**WHAT IS NEEDED**
In your copy, leave out all pictures and reproduce every entry exactly.

******************************

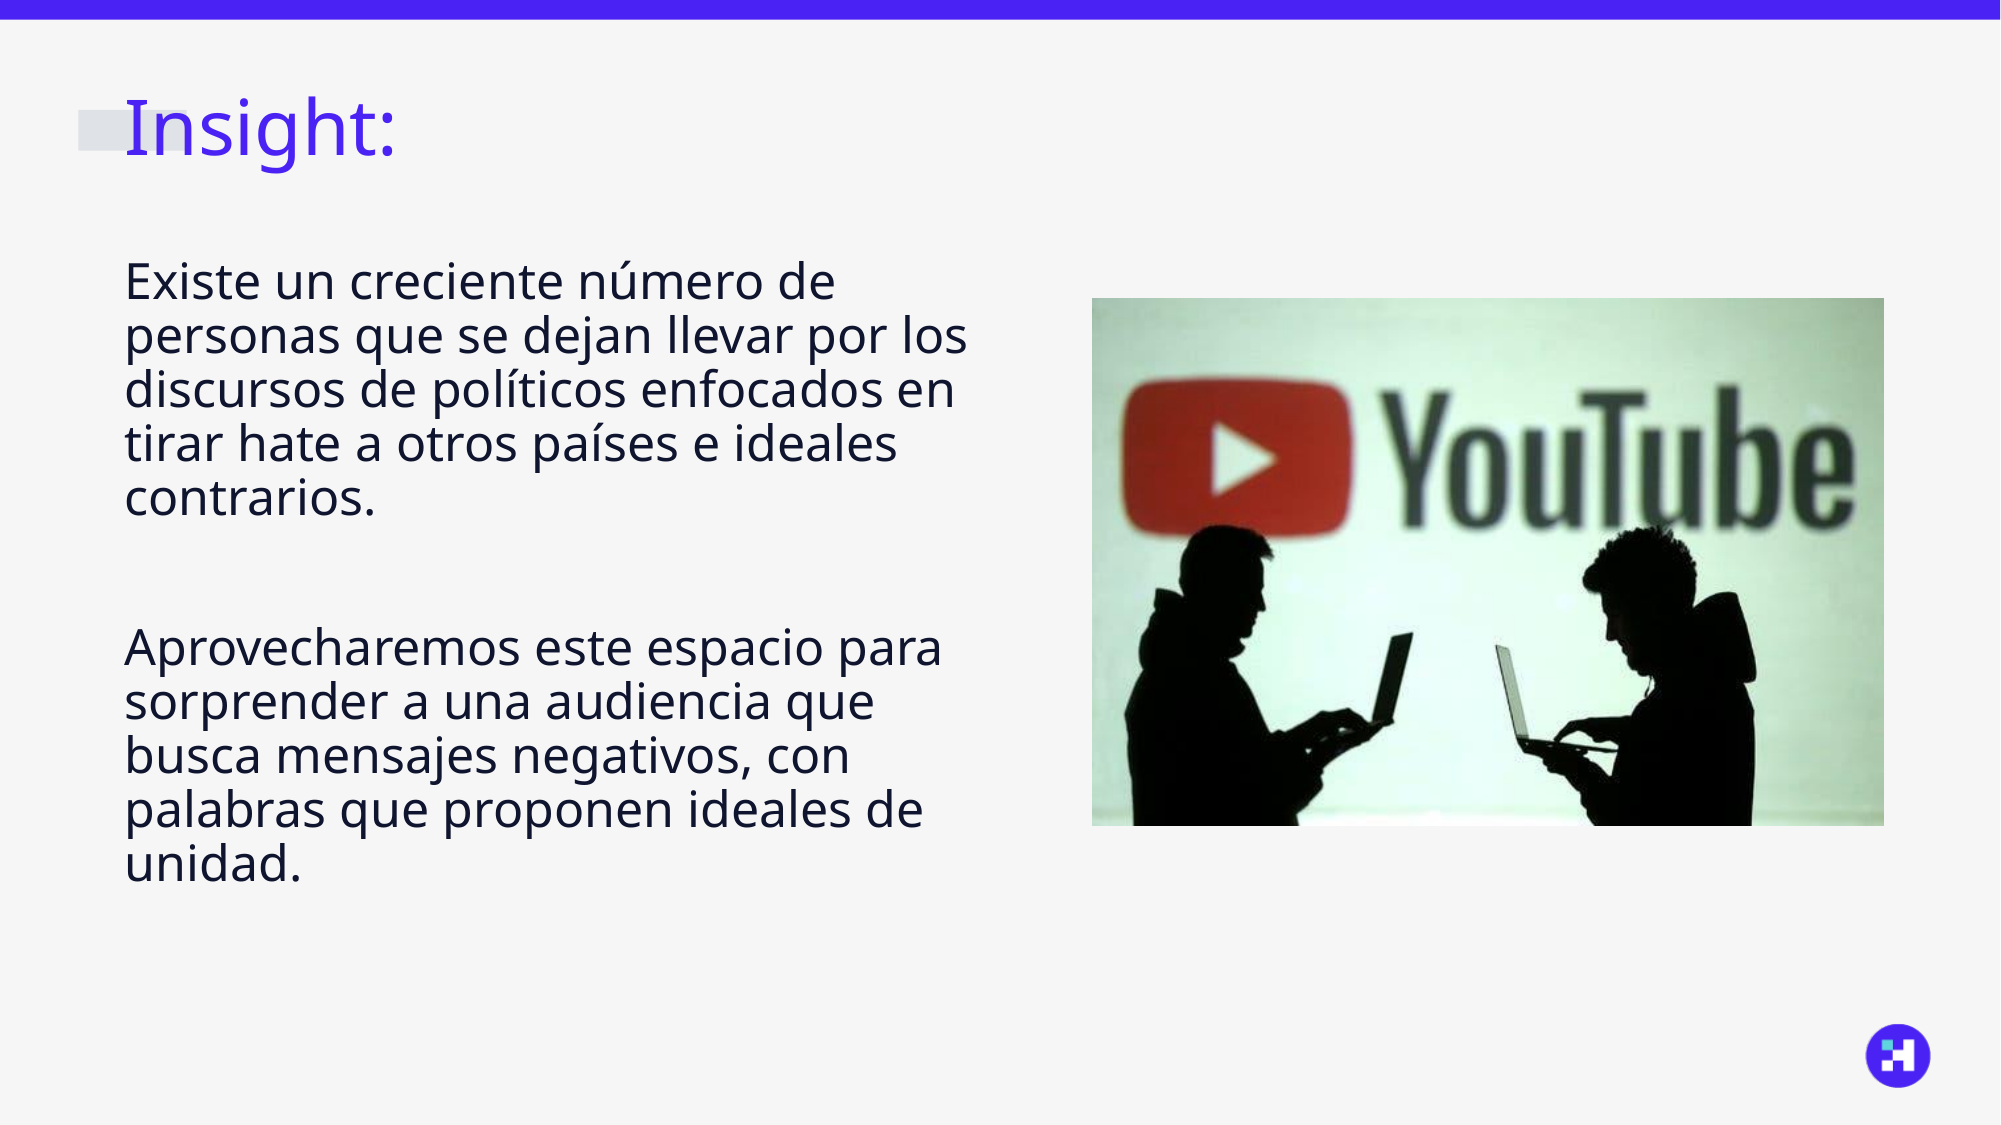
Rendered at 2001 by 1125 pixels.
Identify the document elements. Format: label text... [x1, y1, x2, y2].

list Existe un creciente número de personas que se dejan llevar por los discursos de políticos enfocados en tirar hate a otros países e ideales contrarios. Aprovecharemos este espacio para sorprender a una audiencia que busca mensajes negativos, con palabras que proponen ideales de unidad. [104, 246, 1005, 955]
title Insight: [104, 60, 1379, 200]
picture [1092, 298, 1884, 827]
picture [1853, 1015, 1940, 1095]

******************************

**WRITTEN ANSWER**
Rendered at 2001 by 1125 pixels.
Identify the document elements. Format: label text... [x1, y1, x2, y2].

list Existe un creciente número de personas que se dejan llevar por los discursos de políticos enfocados en tirar hate a otros países e ideales contrarios. Aprovecharemos este espacio para sorprender a una audiencia que busca mensajes negativos, con palabras que proponen ideales de unidad. [104, 246, 1005, 955]
title Insight: [104, 60, 1379, 200]
picture [1092, 298, 1884, 827]
picture [1853, 1015, 1940, 1095]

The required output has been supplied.